L’ultimo punto è l’ascolto della vita, perché la Chiesa fa discernimento “non davanti al computer, ma davanti alla realtà delle persone”, e mette le “persone prima dei programmi, con lo sguardo umile di chi sa cercare negli altri la presenza di Dio, che non abita nella grandezza di quello che facciamo, ma nella piccolezza dei poveri che incontriamo”.

Papa Francesco ammonisce: se non guardiamo direttamente ai poveri “finiamo per guardare sempre a noi stessi e per fare di loro degli strumenti del nostro affermarci, e "usiamo gli altri”.

Tutto passa attraverso “il carisma dell’insieme” e infatti “nella discussione della prima Chiesa l’unità prevale sempre sulle differenze”, perché per ciascuno “al primo posto non ci sono le proprie preferenze e strategie, ma l’essere e sentirsi Chiesa di Gesù, raccolta attorno a Pietro, nella carità che non crea uniformità ma comunione”.

Ricorda Papa Francesco: “Nessuno sapeva tutto, nessuno aveva l’insieme dei carismi, ma ciascuno teneva al carisma dell’insieme”. E questo è essenziale perché “non si può fare davvero il bene senza volersi davvero bene”.

Papa Francesco poi ricorda che l’apostolo Giacomo, tirando le somme, “dice poche parole sue e cita molta parola di Dio”, e così “mentre le voci del diavolo e del mondo portano alla divisone, la voce del Buon Pastore forma un solo gregge”.
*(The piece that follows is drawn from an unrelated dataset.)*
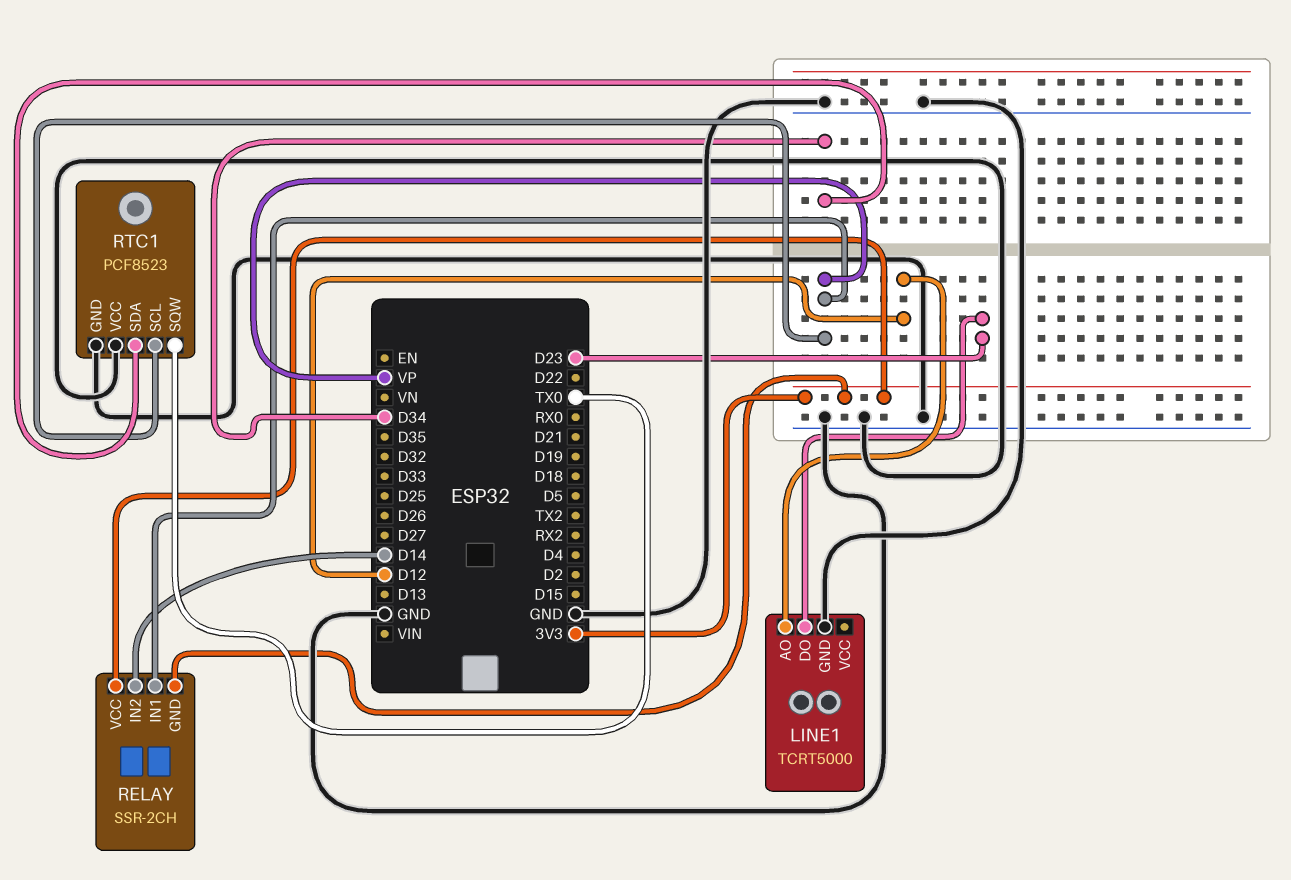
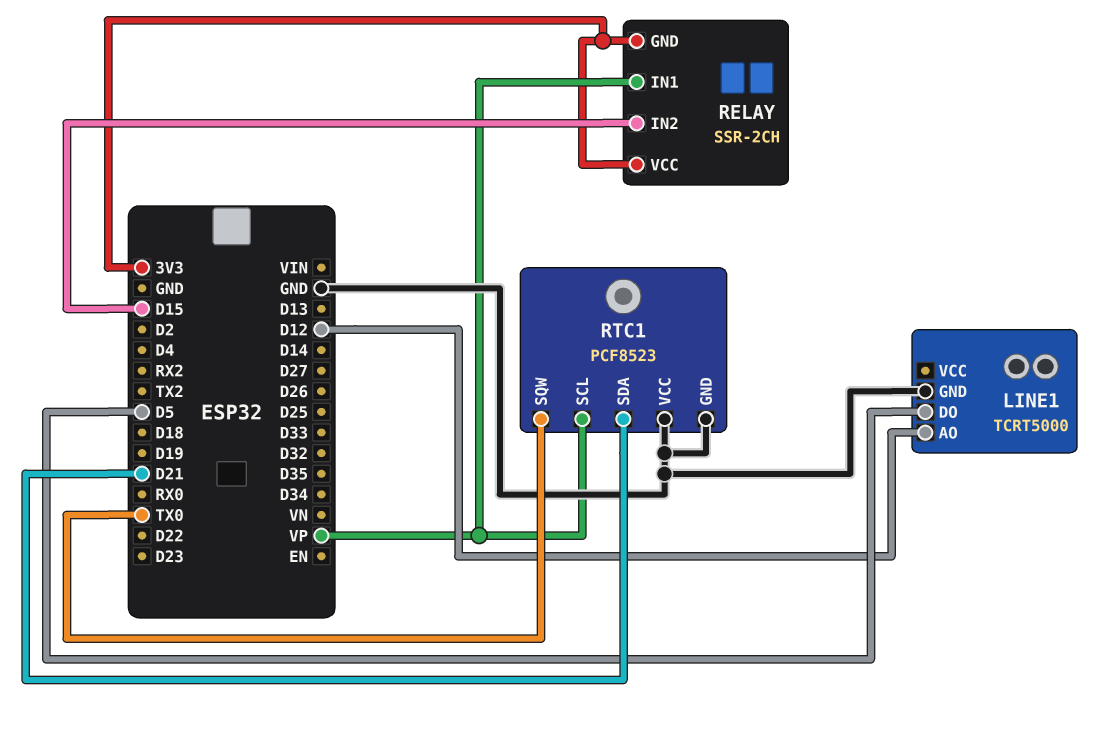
LINE1 pin DO: D23 -> D5
RELAY pin IN2: D14 -> D15
RTC1 pin SDA: D34 -> D21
Per rimanere nell’amore di Gesù si deve stare “davanti al tabernacolo e davanti ai tanti tabernacoli viventi che sono i poveri”. Il Papa li chiama “tabernacolo fisso e tabernacoli mobili” e spiega che “lì si rimane nell’amore e si assorbe la mentalità del pane spezzato.

Se il Padre ha amato Gesù dandogli tutto, allora anche noi siamo chiamati a dare, dice Papa Francesco, perché “quando invece ci tratteniamo dal dare, quando al primo posto ci sono i nostri interessi da difendere, non imitiamo il come di Dio, non siamo una Chiesa libera e liberante”.

Conclude Papa Francesco: “Gesù chiede di rimanere in Lui, non nelle nostre idee; di uscire dalla pretesa di controllare e gestire; ci chiede di fidarci dell’altro e di donarci all’altro”.

La preghiera al Signore, dunque, è che “ci liberi dall’efficientismo, dalla mondanità, dalla sottile tentazione di rendere culto a noi stessi e alla nostra bravura. Chiediamo la grazia di accogliere la via indicata dalla Parola di Dio: umiltà, comunione, rinuncia”.